How can I run Dialyzer the same way for both repro-repos?

Also, how can I run the Dialyzer CLI against the compiled Elixir BEAM files?

If those questions are ‘too big’ to easily answer, can you suggest search terms to hopefully point me in the right direction? I’ll try to search anyways myself when I have some time.
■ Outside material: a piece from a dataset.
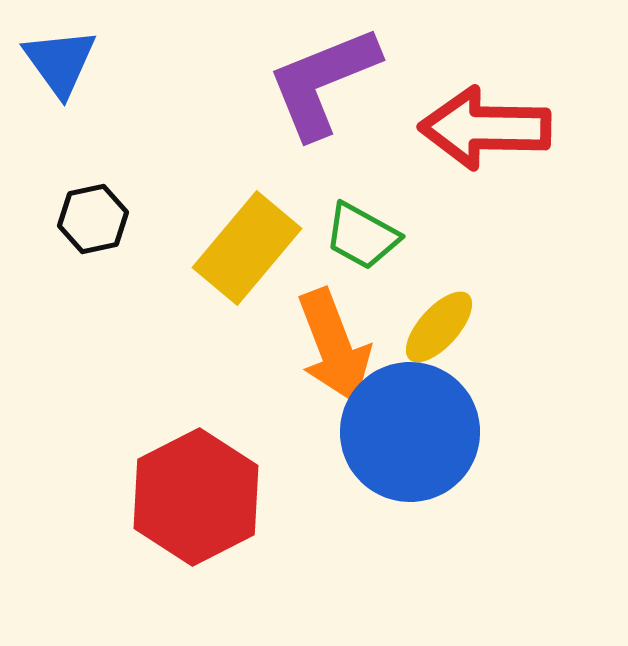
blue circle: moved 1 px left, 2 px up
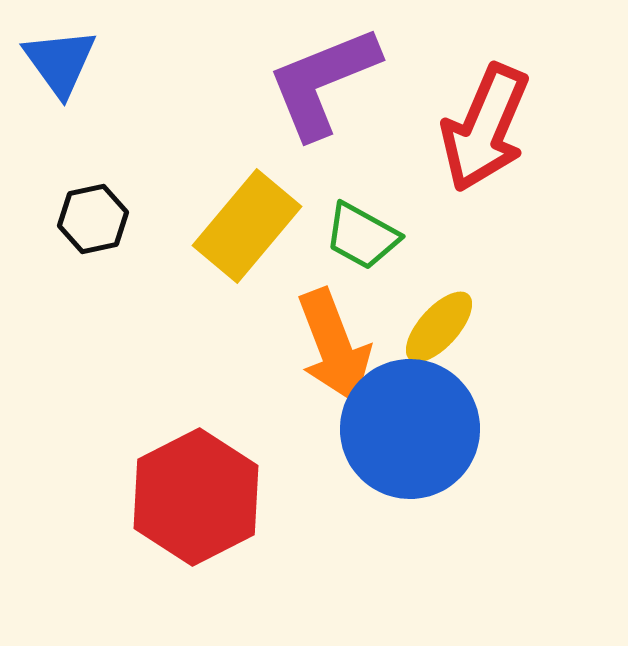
red arrow: rotated 68 degrees counterclockwise
yellow rectangle: moved 22 px up
blue circle: moved 3 px up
The ‘view’ warnings seem to be because of a new function generated by the new version of the AppSignal package:

… It does look like maybe the render/2 function generated by Appsignal.Phoenix.View might be what Dialyzer is finding for its “success typing”:

      def render(template, assigns) do
        {root, _pattern, _names} = __templates__()
        path = Path.join(root, template)

        Appsignal.instrument("Render #{path}", fn span ->
          @span.set_attribute(span, "title", path)
          @span.set_attribute(span, "appsignal:category", "render.phoenix_template")
          super(template, assigns)
        end)
      end

It looks like maybe the success typing is coming from Path.join/2; it’s spec:

@spec join(t, t) :: binary

Where t() is:

t() :: IO.chardata()

And IO.chardata() is:

chardata() ::
  String.t() | maybe_improper_list(char() | chardata(), String.t() | [])
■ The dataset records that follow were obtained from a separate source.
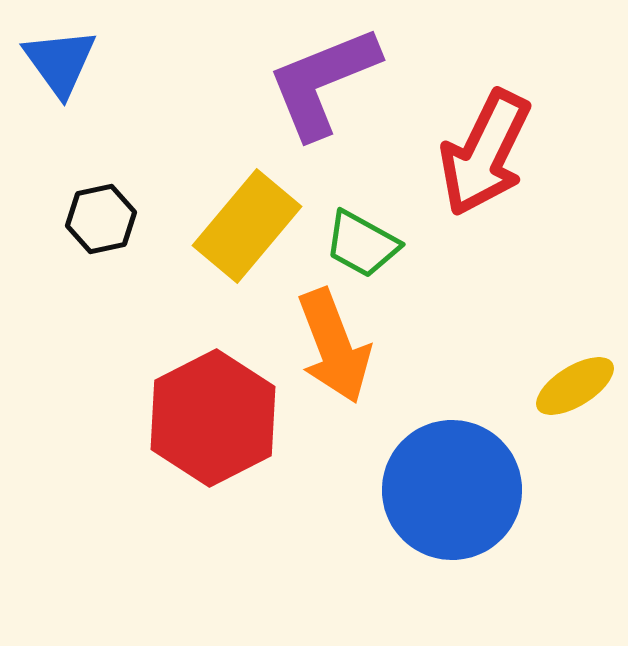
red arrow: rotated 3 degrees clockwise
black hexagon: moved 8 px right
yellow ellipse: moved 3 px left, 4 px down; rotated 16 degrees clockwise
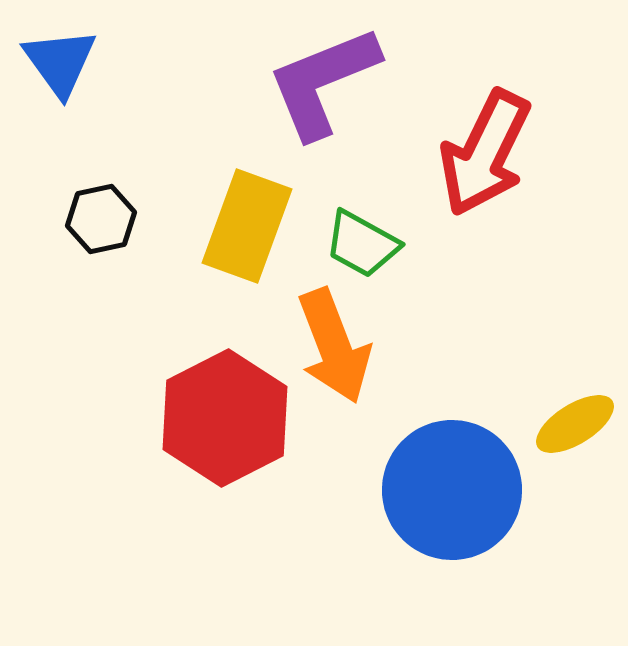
yellow rectangle: rotated 20 degrees counterclockwise
yellow ellipse: moved 38 px down
red hexagon: moved 12 px right
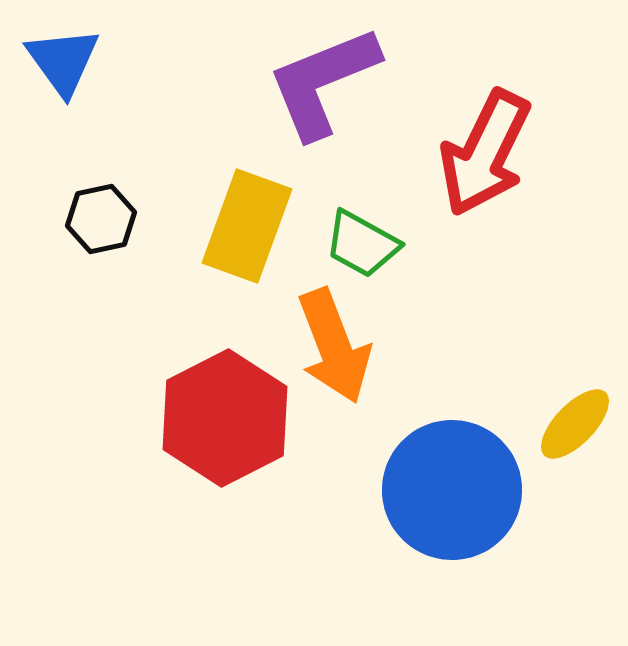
blue triangle: moved 3 px right, 1 px up
yellow ellipse: rotated 14 degrees counterclockwise
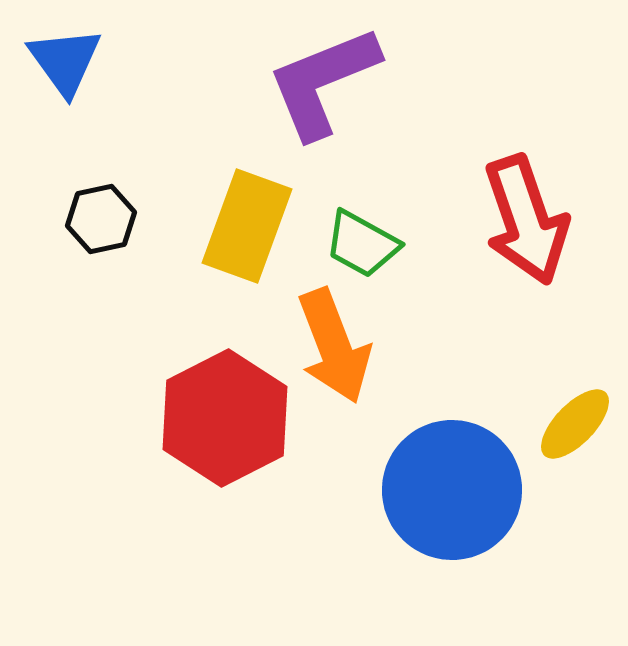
blue triangle: moved 2 px right
red arrow: moved 41 px right, 67 px down; rotated 45 degrees counterclockwise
There’s a third set of strange Dialyzer warnings; an example:

web/views/admin/affiliate_view.ex:2:guard_fail
The guard test:

is_atom(
  _ ::
    binary()
    | maybe_improper_list(
        binary() | maybe_improper_list(any(), binary() | []) | char(),
        binary() | []
      )
)

can never succeed.

The file web/views/admin/affiliate_view.ex:

defmodule Partially.Admin.AffiliateView do
    use Partially.Web, :view
end

Partially.Web.__using__/1:

  @doc """
  When used, dispatch to the appropriate controller/view/etc.
  """
  defmacro __using__(which) when is_atom(which) do
    apply(__MODULE__, which, [])
  end

I did think it odd that a guard was being used with a macro – I couldn’t find any info about whether that is allowed (or not) and couldn’t find anything in a few cursory web searches. (That seemed to be mostly because results for ‘elixir macro guard’ were mostly about generating functions with guards using macros.)

Or maybe Dialyzer is complaining about some specific code generated by use Partially.Web, :view?

The success typing in the warning does look (somewhat suspiciously) the same as in the warnings for the render/2 calls.